If operation environment temperature exceeds 26°C, material fluidity will increase 10%. At this time injection pressure needs corresponding reduction, preventing drug gush. In high tension areas like nose tip or chin, single injection exceeding 0.3ml will lead to local microcirculation pressure instantly doubling, need to ensure normal color through 15 minutes immediate observation. For audience above 45, dermal water content drops, osmotic pressure reaction after material entry more obvious. Adding 0.1ml 2% lidocaine in operation, not only can reduce discomfort, but also can control water-suction swelling rate within 48 hours to 5% through changing gel pH value.

• After pushing stroke finish, need to empty push 0.5cm then pull, preventing residual particles at hole.
• Skin damage diameter of each injection point about 0.4mm, usually closes within 120 minutes.
• Starting position of fan-shaped injection should overlap 0.05ml, strengthening fixation force of pivot.
• When encountering area with obvious tissue adhesion, need to first perform 5 times drug-less back and forth dissection.

For ultra-thin skin 1.5mm thickness, injection plane should move down to superficial subcutaneous fat layer. Since CaHA particles have opaque property, this depth compensation can prevent microspheres from producing gray-white reflection similar to “Tyndall phenomenon” under fluorescent lights.

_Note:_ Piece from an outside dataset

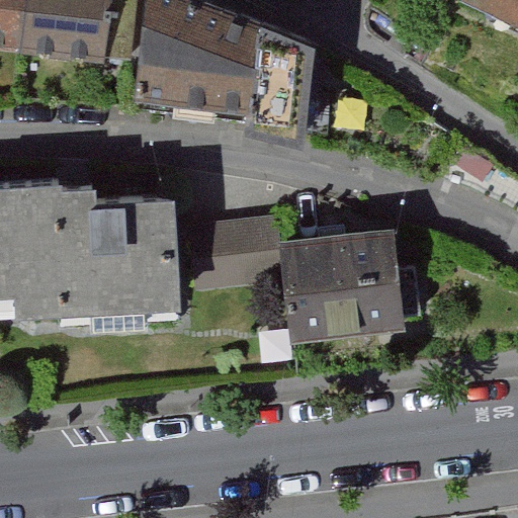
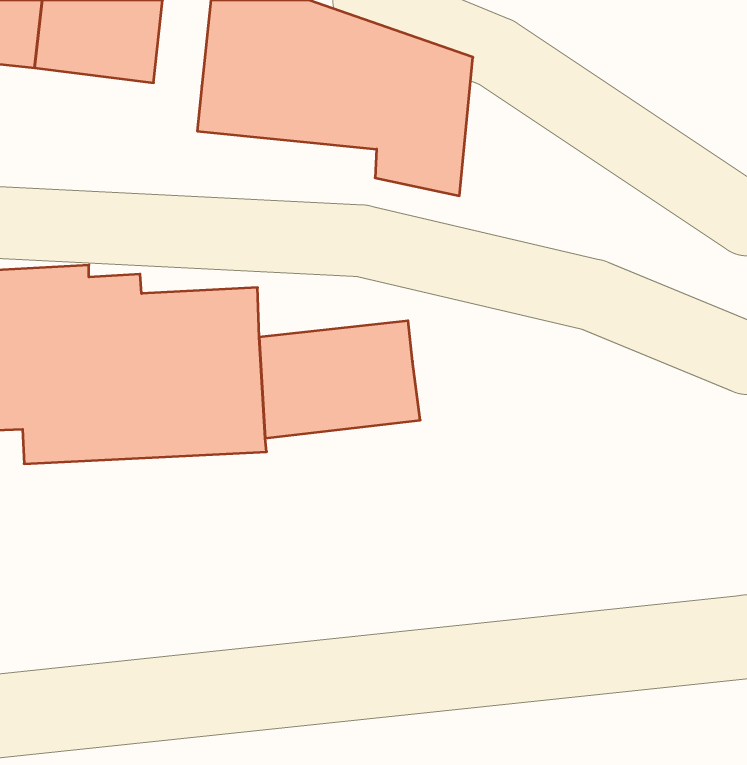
building: [277,231,404,338] -> none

Horizontal and vertical line spacing controlled at 3mm. This grid structure can resist muscle squeezing hundreds of times per hour, making collagen regeneration rate about 18% higher than single line. Material loss rate of the whole operation should be controlled within 5%. When mixing through three-way stopcock, if piston resistance abnormally decreases, 1.25ml original liquid already leaked into connection due to loose seal. At this time must change accessories, preventing particle concentration non-uniform distribution leading to local hard nodules above 3mm.

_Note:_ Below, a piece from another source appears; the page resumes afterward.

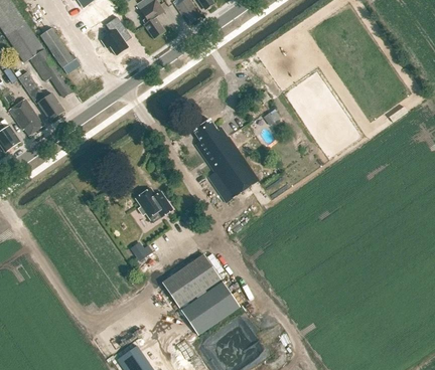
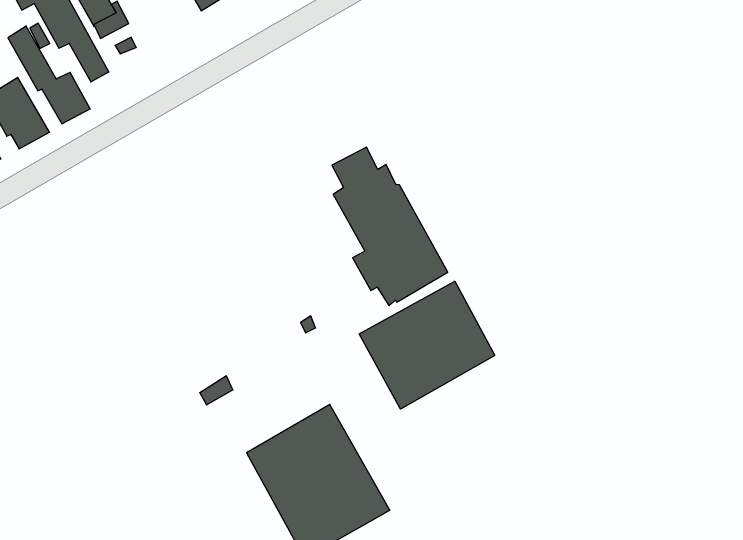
building: none -> [359,281,495,409]
building: [136,187,173,217] -> none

• Mandibular margin lifting track should be 5 degrees with bone edge, stroke 40mm.
• Cheek depression adopts layering method, bottom layer 0.2ml, superficial layer 0.1ml.
• Local skin temperature change range within 24 hours post-op should be within 1°C.
• Hand back operation needs to avoid vein trunks above 2mm diameter, depth 1mm.

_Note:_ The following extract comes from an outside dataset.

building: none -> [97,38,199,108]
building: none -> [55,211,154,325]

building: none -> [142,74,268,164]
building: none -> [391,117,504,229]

Immediate height after material injection does not represent endpoint. Along with carrier gel being absorbed 4 weeks later, original height will drop about 20%. Volume increment from new collagen in following 8 to 12 weeks will re-fill this difference. This precise volume replacement curve requires retaining 15% redundant space on operation day. After finishing all point arrangements, need to perform flatness inspection on skin surface. If fingertip touches 1mm bulge, need to immediately spread it through lateral pushing. Once microsphere colonization position in tissue exceeds 72 hours, its space distribution will be basically fixed, later can only be slowly changed through metabolism.